Learning how to wrestle was so empowering. You have to run at everything full force or you could get seriously injured. I do feel like I carry that confidence everywhere I go now. 

On why the role in GLOW appealed to her:

It really fulfilled everything I was looking for as an actor. It has comedy. It has drama and physical action, unlike any I had done before. It felt very exciting and different. 
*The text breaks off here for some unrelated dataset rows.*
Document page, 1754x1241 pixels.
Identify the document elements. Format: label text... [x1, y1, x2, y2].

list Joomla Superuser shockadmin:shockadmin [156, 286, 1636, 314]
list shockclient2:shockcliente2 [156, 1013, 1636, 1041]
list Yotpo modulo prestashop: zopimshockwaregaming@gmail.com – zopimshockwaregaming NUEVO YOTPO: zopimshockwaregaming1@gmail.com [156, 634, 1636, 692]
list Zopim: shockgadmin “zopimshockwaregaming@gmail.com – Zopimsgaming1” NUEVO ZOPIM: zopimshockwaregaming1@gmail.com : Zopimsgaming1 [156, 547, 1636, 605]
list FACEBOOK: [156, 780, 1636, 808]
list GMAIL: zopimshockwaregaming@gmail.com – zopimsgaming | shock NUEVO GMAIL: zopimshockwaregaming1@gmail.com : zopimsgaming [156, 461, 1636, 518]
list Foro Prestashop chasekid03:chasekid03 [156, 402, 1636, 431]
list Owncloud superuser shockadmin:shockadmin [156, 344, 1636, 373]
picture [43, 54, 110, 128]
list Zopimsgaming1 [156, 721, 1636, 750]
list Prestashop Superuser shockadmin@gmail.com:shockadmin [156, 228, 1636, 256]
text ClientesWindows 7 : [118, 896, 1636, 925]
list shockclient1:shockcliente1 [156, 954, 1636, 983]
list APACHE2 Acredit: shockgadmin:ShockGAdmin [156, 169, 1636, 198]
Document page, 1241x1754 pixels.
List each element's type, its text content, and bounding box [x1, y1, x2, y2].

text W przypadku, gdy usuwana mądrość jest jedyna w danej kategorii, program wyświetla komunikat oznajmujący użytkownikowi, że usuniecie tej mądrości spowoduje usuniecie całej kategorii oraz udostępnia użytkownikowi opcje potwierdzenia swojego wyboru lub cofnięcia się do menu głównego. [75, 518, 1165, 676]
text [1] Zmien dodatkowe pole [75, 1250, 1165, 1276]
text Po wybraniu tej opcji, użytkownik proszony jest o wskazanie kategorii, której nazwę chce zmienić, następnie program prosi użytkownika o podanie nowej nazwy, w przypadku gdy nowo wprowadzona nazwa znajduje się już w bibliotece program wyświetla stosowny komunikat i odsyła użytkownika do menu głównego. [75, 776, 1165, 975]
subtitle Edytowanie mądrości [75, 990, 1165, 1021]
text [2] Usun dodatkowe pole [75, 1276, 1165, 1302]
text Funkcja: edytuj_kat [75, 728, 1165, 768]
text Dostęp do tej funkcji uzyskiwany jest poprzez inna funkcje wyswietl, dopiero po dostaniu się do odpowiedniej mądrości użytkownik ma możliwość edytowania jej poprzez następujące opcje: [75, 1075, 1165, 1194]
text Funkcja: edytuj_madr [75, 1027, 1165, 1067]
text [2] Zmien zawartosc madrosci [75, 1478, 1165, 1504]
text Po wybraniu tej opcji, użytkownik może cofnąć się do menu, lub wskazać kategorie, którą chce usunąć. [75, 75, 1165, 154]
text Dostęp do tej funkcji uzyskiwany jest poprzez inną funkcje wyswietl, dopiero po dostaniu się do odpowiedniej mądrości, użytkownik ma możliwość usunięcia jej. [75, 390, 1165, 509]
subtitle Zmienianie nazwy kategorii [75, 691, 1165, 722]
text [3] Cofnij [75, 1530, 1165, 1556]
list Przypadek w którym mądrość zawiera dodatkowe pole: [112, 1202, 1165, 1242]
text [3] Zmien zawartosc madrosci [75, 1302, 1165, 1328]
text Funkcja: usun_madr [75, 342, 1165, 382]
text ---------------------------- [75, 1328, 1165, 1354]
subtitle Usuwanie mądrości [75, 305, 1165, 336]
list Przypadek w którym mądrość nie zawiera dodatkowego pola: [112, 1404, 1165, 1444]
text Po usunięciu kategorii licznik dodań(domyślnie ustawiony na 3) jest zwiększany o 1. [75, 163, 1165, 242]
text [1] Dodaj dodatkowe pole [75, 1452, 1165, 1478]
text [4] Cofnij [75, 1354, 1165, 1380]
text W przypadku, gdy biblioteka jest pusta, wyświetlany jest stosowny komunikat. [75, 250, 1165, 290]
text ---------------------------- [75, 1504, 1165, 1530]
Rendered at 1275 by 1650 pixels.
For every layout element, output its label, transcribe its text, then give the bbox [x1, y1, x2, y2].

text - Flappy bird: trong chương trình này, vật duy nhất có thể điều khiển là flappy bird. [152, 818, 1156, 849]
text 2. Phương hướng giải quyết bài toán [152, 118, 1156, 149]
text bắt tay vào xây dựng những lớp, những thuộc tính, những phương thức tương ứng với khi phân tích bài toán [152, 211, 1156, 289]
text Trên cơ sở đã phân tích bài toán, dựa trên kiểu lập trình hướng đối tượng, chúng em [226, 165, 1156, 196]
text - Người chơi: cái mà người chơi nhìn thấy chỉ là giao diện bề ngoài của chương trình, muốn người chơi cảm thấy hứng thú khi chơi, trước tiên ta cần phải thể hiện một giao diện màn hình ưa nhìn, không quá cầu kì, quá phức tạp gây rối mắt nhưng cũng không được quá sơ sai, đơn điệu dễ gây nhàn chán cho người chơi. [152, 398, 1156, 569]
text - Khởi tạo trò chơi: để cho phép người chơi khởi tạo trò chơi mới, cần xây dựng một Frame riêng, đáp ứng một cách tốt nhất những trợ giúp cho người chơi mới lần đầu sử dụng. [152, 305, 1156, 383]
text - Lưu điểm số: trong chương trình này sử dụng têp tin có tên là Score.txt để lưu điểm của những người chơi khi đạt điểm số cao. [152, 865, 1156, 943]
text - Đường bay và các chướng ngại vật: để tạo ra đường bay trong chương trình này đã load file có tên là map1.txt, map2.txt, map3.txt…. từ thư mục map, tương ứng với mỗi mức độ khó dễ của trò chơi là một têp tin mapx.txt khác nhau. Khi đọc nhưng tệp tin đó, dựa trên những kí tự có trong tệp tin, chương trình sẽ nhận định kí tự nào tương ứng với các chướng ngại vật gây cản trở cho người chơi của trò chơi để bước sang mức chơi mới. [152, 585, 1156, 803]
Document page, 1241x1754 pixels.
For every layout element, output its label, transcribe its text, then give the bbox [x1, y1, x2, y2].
On working with mostly women on the GLOW set: 

It’s interesting to me because I’ve always felt very comfortable on sets, and I love it, and I love working with men, and – even if I was aware of being sexualized – it has never really bothered me. But the absence of that was totally amazing. It was just very freeing, and very important for this kind of job, because we were taking such big risks physically in the ring, and with our characters. It made for a lot of amazing discoveries, because people just felt empowered to take bigger risks.

This interview has been editing and condensed from multiple sources.